====== STORED DATA ======

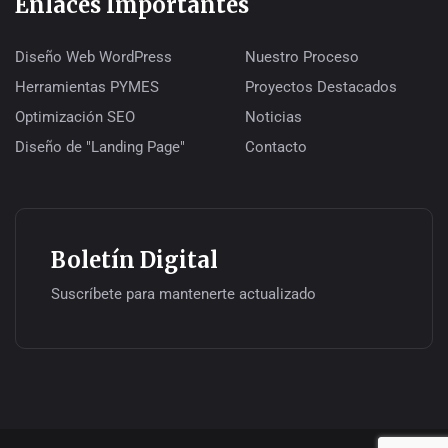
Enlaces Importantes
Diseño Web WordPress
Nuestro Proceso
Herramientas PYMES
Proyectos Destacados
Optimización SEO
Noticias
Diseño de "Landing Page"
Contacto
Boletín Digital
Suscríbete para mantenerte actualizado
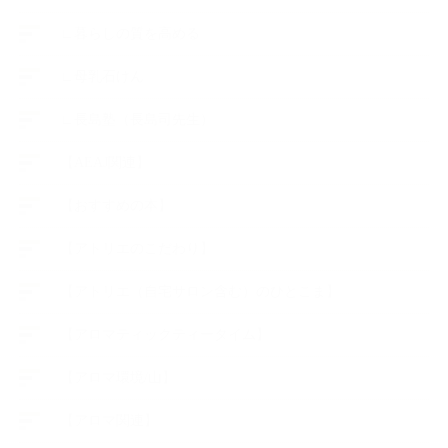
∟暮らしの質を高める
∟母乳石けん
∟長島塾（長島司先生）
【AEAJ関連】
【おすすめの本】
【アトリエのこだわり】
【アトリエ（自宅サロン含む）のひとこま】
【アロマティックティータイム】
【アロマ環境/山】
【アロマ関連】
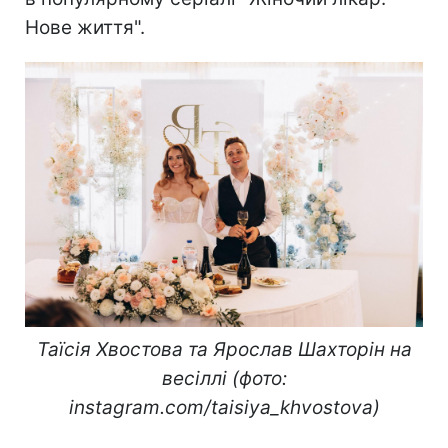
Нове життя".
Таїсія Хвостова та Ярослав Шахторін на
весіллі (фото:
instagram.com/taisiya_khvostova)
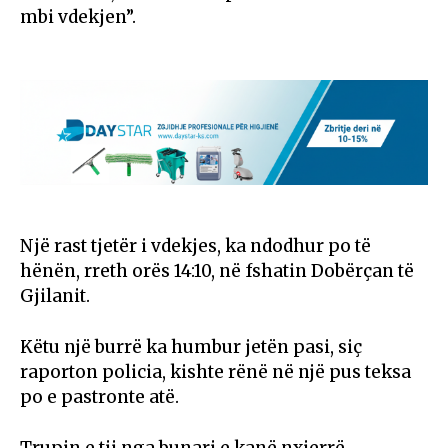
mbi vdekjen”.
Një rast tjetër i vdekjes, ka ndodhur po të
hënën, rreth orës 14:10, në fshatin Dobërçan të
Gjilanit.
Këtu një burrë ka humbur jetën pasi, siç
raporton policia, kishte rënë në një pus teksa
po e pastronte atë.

======

TASK OBJECTIVE:
Look through the data above for the word "Diseño". Report each line where it occurs.

RESPONSE TO THIS EXERCISE:
Diseño Web WordPress
Diseño de "Landing Page"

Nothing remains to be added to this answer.